**Objetivo da tarefa**. Quais linhas das entradas abaixo contêm a sequência "reactive"? Identifique-as e copie cada uma na íntegra.

-------- Dados do exercício

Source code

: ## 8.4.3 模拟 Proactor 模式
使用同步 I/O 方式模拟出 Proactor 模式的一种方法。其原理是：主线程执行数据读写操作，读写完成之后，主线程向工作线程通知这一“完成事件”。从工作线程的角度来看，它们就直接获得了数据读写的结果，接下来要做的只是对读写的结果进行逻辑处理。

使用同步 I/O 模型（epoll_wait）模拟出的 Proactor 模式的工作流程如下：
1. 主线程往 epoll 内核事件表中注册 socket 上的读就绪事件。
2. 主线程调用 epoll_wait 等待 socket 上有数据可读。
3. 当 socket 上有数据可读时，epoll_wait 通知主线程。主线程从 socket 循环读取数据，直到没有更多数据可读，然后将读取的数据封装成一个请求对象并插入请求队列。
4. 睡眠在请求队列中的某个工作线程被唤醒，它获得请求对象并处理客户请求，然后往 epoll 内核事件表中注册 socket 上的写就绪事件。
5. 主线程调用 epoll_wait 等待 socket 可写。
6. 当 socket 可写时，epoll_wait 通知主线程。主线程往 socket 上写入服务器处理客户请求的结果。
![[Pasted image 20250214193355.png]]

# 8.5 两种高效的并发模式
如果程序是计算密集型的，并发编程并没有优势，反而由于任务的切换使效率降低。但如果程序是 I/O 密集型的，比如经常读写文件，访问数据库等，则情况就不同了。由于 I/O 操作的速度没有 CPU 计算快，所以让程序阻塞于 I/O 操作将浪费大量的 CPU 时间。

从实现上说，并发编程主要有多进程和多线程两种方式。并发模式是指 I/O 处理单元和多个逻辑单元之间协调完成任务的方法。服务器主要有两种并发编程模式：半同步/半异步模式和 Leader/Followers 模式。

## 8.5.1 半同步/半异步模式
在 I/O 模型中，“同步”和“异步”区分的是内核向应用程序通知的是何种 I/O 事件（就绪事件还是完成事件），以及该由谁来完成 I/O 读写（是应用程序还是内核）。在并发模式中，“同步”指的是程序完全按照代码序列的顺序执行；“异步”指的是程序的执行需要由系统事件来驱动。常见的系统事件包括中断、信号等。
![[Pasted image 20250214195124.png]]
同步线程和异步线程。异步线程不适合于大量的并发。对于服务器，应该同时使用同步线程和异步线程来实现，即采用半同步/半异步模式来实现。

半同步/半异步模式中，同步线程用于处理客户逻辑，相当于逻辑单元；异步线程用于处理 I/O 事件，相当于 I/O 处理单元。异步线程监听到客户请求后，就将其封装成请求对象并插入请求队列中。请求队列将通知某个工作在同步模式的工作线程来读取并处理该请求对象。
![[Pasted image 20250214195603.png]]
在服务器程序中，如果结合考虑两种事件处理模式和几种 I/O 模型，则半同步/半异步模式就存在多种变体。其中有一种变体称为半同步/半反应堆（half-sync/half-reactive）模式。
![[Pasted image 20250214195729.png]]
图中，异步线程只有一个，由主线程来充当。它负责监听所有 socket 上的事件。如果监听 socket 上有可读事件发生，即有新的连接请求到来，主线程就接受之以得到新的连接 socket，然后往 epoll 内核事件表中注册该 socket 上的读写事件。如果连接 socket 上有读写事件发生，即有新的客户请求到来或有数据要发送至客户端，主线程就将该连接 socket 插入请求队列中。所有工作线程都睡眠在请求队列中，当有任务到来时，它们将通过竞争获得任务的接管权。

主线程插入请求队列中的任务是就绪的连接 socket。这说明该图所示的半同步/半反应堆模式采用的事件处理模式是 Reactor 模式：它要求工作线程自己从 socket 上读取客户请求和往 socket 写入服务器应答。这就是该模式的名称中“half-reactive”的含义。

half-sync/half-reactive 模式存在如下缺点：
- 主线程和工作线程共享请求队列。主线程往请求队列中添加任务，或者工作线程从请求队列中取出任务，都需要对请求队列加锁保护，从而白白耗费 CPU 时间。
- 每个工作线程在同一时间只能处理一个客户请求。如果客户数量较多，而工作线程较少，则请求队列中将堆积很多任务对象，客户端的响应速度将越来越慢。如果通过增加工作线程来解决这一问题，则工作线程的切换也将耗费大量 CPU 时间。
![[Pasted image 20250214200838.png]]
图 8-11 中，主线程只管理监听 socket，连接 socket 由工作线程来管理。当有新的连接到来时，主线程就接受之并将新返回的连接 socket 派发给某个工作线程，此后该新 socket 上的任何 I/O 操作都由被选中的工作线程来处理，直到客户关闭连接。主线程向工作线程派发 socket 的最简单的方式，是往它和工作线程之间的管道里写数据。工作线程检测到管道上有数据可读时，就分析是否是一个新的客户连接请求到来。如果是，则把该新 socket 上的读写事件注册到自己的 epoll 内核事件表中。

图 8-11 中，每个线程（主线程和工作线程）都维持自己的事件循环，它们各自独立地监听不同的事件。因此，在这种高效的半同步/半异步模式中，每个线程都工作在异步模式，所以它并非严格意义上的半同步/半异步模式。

----------------

**Resposta escrita**.
在服务器程序中，如果结合考虑两种事件处理模式和几种 I/O 模型，则半同步/半异步模式就存在多种变体。其中有一种变体称为半同步/半反应堆（half-sync/half-reactive）模式。
主线程插入请求队列中的任务是就绪的连接 socket。这说明该图所示的半同步/半反应堆模式采用的事件处理模式是 Reactor 模式：它要求工作线程自己从 socket 上读取客户请求和往 socket 写入服务器应答。这就是该模式的名称中“half-reactive”的含义。
half-sync/half-reactive 模式存在如下缺点：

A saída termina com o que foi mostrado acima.